PATTY ROLLS 
4 c. flour
1 c. shortening
1/3 c. sugar
1 tsp. salt
1 c. milk scalded and cooled
1 pkg. dry yeast
2 eggs, beaten
Melted butter
Cinnamon-sugar mixture
Proportions as desired

Combine flour, shortening, sugar and salt; mix as for a pie crust. Scald milk and cool, dissolve yeast in milk. Add beaten eggs to milk-yeast mixture. Add liquid to flour-shortening mixture. Mix well. Refrigerate dough several hours or overnight.

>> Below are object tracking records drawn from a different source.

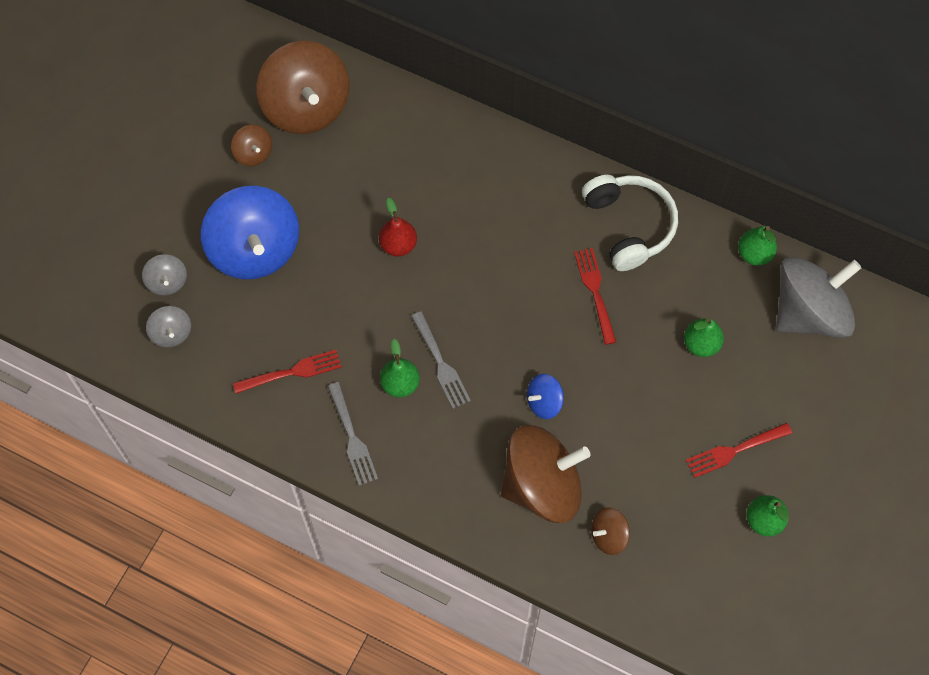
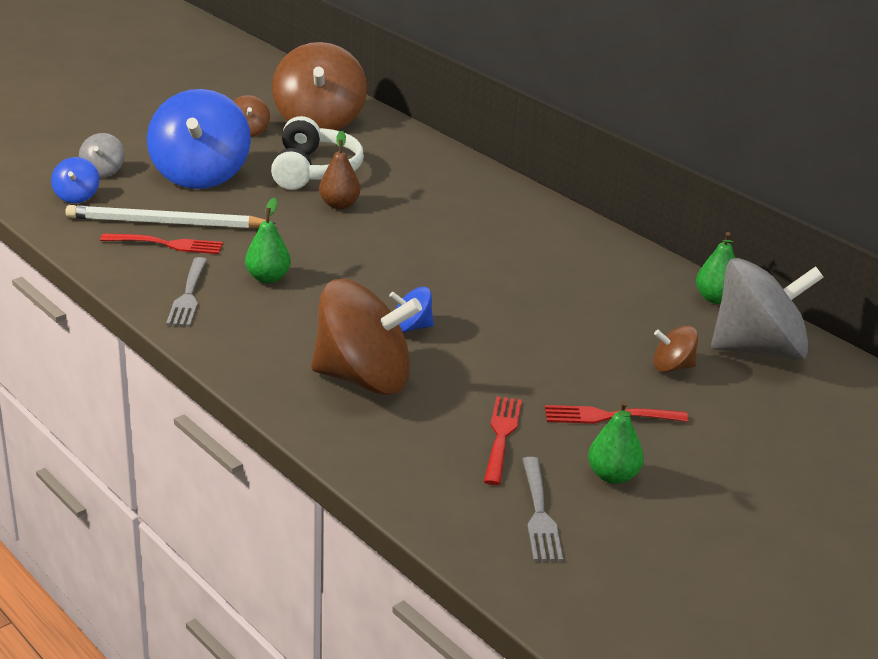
camera: 20 degrees right, 35 degrees down
(171, 333) = (77, 196): grey spinning top -> blue spinning top
(271, 340) = (165, 223): none -> white pencil
(398, 245) = (339, 205): red pear -> brown pear
(440, 363) = (320, 277): grey fork -> grey fork (539, 513)
(595, 292) = (521, 278): red fork -> red fork (501, 437)
(608, 536) = (413, 433): brown spinning top -> brown spinning top (672, 367)
(629, 226) = (586, 250): white headphones -> white headphones (314, 170)
(701, 344) = (616, 337): green pear -> none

When ready to bake, divide dough into 3 equal parts. Roll each portion into a circle, 1/8 to 1/4 inch thick. Spread circle with melted butter and sprinkle with cinnamon-sugar mixture. Cut dough into pie-shaped wedges and roll each piece toward the point. Place on ungreased cookie sheet. Repeat with other two parts of dough. Cover with towel and let rise about 1 hour. Bake at 350 degrees for 15 to 20 minutes. Frost when cool.

FRENCH FROSTING:

4 tbsp. butter, softened
2 c. powdered sugar
1 egg
1 tsp. vanilla

Cream butter and sugar. Add unbeaten egg. Beat until smooth. Add vanilla. Add more powdered sugar if necessary.